Ce n’était ni le premier ni le dernier appareil de ce genre à se faire absorber.

« Les réseaux réplicateurs, a dit Jason, sont l’une des choses que les civilisations intelligentes tendent à produire. Étant donné la difficulté inhérente au voyage à vitesse subluminique pour explorer la galaxie, la plupart des cultures technologiques finissent par choisir un réseau en expansion de machines de von Neumann – c’est ce que sont les réplicateurs –, puisque cela ne coûte rien en termes de maintenance et génère un filet d’informations scientifiques croissant de manière exponentielle avec le temps historique.

— D’accord, ai-je dit. Je comprends. Les réplicateurs martiens ne sont pas uniques. Ils sont tombés sur ce que tu appelles une écologie…

— Une écologie de von Neumann. » (D’après le mathématicien du vingtième siècle John von Neumann, le premier à avoir suggéré la possibilité de machines autoreproductibles.)

« Une écologie de von Neumann qui les a absorbés. Mais cela ne nous apprend rien sur les Hypothétiques ou le Spin. »
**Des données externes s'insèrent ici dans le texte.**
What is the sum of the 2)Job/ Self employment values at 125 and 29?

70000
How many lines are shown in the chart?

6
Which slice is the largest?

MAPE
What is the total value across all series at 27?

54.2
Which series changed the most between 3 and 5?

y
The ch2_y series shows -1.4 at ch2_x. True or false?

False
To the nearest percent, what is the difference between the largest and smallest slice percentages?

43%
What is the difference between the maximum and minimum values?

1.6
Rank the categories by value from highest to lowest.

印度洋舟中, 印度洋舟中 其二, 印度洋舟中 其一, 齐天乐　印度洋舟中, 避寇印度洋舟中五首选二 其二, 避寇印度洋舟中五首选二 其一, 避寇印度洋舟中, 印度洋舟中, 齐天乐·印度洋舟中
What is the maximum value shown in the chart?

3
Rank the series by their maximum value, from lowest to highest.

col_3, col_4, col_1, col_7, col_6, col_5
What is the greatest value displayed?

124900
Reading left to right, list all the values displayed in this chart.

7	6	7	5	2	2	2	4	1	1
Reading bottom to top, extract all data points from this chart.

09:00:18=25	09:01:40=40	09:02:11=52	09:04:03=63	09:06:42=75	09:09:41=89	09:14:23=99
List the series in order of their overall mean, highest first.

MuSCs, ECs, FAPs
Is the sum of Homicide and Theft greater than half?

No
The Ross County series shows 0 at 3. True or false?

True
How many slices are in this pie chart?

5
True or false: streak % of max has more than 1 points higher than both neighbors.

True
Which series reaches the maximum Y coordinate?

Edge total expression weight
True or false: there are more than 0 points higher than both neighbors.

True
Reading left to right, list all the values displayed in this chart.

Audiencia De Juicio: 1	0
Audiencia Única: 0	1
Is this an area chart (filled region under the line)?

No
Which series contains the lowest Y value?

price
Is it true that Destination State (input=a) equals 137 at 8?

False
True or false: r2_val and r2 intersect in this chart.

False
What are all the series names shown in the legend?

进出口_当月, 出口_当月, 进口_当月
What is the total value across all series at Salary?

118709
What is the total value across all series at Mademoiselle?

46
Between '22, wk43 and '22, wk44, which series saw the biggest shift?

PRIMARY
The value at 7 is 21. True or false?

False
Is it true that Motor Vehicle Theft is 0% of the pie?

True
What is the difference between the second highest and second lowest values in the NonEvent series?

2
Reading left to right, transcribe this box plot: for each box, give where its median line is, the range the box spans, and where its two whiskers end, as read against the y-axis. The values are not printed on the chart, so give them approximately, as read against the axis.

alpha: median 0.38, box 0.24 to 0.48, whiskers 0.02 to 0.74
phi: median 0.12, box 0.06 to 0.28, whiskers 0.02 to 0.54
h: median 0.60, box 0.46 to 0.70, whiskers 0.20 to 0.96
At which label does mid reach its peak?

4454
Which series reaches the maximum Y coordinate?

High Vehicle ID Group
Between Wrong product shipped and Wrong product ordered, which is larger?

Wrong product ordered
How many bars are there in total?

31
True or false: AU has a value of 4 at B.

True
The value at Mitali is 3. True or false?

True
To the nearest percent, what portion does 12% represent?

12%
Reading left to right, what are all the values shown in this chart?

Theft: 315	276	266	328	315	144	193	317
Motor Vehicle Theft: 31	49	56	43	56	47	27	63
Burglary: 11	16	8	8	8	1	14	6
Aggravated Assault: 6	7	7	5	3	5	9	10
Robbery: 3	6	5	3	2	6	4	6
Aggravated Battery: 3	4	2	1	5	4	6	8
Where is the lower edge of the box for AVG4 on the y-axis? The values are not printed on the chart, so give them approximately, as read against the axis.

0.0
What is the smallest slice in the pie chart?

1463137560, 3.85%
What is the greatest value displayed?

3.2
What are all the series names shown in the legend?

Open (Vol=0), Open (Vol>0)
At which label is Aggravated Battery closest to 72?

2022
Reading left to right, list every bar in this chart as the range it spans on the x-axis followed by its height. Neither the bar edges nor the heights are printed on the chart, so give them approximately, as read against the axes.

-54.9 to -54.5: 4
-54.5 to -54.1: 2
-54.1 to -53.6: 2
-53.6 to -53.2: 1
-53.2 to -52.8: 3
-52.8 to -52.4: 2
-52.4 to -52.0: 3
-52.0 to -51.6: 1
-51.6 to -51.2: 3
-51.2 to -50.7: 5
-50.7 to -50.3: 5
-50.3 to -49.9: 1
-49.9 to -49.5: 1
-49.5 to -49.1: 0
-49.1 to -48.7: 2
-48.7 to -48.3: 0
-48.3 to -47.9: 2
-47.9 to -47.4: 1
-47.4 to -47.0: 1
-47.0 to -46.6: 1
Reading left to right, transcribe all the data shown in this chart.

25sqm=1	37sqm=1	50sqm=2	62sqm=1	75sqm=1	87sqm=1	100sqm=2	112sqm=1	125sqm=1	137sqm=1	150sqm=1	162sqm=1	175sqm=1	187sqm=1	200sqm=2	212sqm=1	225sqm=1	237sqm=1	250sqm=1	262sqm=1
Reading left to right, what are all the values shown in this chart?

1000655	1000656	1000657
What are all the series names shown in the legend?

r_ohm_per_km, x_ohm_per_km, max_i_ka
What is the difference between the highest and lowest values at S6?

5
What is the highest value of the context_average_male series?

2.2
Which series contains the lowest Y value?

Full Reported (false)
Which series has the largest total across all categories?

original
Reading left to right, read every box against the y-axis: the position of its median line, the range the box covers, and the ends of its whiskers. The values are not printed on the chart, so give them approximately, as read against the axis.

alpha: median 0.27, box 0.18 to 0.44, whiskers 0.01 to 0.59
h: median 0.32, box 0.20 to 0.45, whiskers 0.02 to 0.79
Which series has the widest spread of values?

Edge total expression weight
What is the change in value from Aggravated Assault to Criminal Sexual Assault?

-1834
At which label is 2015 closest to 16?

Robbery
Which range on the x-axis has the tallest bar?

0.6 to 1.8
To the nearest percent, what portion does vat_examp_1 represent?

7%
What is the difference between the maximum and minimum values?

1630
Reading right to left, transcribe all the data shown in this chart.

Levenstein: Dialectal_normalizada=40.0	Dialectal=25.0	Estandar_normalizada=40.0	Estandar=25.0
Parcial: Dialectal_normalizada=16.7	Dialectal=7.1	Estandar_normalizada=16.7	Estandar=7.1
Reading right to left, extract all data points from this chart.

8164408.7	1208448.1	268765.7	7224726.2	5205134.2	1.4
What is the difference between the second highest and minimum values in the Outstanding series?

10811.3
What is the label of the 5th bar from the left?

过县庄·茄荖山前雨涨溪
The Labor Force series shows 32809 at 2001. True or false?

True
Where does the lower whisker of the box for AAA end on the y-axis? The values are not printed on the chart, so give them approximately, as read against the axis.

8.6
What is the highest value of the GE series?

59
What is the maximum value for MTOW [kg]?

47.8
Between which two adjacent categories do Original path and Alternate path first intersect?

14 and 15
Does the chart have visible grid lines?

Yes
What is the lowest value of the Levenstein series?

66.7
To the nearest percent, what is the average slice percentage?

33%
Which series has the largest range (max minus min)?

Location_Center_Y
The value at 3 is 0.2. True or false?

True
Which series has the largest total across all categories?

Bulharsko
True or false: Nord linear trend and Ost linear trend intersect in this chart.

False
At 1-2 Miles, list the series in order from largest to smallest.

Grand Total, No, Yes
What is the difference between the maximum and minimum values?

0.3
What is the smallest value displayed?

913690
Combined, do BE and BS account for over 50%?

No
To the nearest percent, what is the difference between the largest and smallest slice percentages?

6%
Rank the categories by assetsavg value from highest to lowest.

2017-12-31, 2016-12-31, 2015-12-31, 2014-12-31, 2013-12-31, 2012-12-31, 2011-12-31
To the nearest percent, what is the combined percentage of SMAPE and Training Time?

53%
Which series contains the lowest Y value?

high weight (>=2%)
Jason a pincé les lèvres d’impatience. « Tyler… tu ne comprends pas. Les Hypothétiques sont l’écologie de von Neumann. C’est une seule et même chose. »

Arrivé à ce point, il m’a fallu prendre du recul pour me demander qui se trouvait au juste dans la pièce avec moi.

Cela ressemblait à Jase. Mais tout ce qu’il venait de dire jetait le doute sur ce point.

« Tu es en communication avec ce… cette entité ? Maintenant, je veux dire ? En ce moment même ?

— Je ne sais pas si tu appellerais ça une communication. Une communication fonctionne dans les deux sens. Ce n’est pas le cas ici, du moins pas au sens où tu l’entends. Et une véritable communication ne serait pas aussi frénétique. C’est frénétique. Surtout la nuit. Les données sont moins nombreuses le jour, sans doute parce que les radiations solaires noient le signal.

— Le signal est plus fort la nuit ?

— Peut-être le terme “signal” est-il trompeur aussi. Un signal, c’est ce que les réplicateurs d’origine étaient conçus pour transmettre. Ce que je reçois arrive par la même onde porteuse et transmet des informations, mais est actif et non passif. Cela essaye de faire de moi ce qu’il a fait à tout autre nœud du réseau. En réalité, Ty, il essaye de s’emparer et de reprogrammer mon système nerveux. »

Il y avait donc bien une troisième entité dans la pièce. Moi, Jase… et les Hypothétiques, qui le dévoraient vivant.